Wednesday, 12 May 2021

The continentalisation of the UK

When I was a small child, in the 1960s, people spoke about “The Continent”, meaning mainland Europe. A person, a foodstuff, an attitude, was described as “continental”, in a sligtly disapproving tone,  meaning unusual and a little racy on the one hand, but “not quite what we do around here” on the other.

From an early age, I was fascinated by “The Continent” and all the treasures it might hold, approved-of or not. I blame Caroline and her Friends. For those who’ve never had this delight, Caroline was a bossy little girl accompanied by a menagerie of dogs, cats (domestic and Big) and a lone bear. This motley crew got into all kinds of scrapes, going camping, on ski holidays, or touring around “The Continent” - stuffing themselves with spaghetti or Belgian Frites, hurling Dutch cheeses around or playing Alphorns. I have imitated much of this behaviour throughout the course of my life. 

Some of my earliest food-related memories relate to finding unusual brands and products in slightly obscure places. There was this cafe and health food shop just down the road from us, for example:

Deborah’s was a vegetarian cafe and sold Birchermüsli as well as breakfast products such as Frugrains - which I can still taste - datey.

It wasn’t long, of course, before muesli became big business in the UK, with the launch of Alpen in 1971. Ski yoghurt - another “continental idea” which took a while to catch on, had been launched in the 1960s.

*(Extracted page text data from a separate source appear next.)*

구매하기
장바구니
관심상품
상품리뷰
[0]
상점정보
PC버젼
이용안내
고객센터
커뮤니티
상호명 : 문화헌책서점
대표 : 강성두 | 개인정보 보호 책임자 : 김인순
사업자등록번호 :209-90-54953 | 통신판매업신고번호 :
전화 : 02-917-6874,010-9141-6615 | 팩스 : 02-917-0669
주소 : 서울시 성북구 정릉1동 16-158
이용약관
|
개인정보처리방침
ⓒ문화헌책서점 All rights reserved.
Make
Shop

As well as the quirky Deborah’s, I remember the glorious smell of coffee roasting in a shop called Brimson’s in Camberley, and the first time I tried a croissant (from a “Continental” bake shop in Reading) - all very Proustian. Then there were the expeditions to a “delicatessen” in Ascot, mainly so my mum could buy the products she remembered from Canada - Betty Crocker and Aunt Jemima. This wonderful emporium sold exotic cocktail snacks, such as ROKA cheese biscuits. I see the packaging design has hardly changed, although I think they used to come in a tin.

All this continentalisation culminated in a coach trip around Europe, maybe following in Caroline & Co.’s foot- and pawprints. Here, I got to know even more continental culinary delights (and some not so delightful) as well as duvets, dirndls and dobra veče (yes, the tour ventured into what was then Yugoslavia).

I’ve now finally booked a trip back to the UK, the first since we became properly Brexitted. 

I’m hoping that Britain won’t have become decontinentalised as far as food and drink goes, anyway.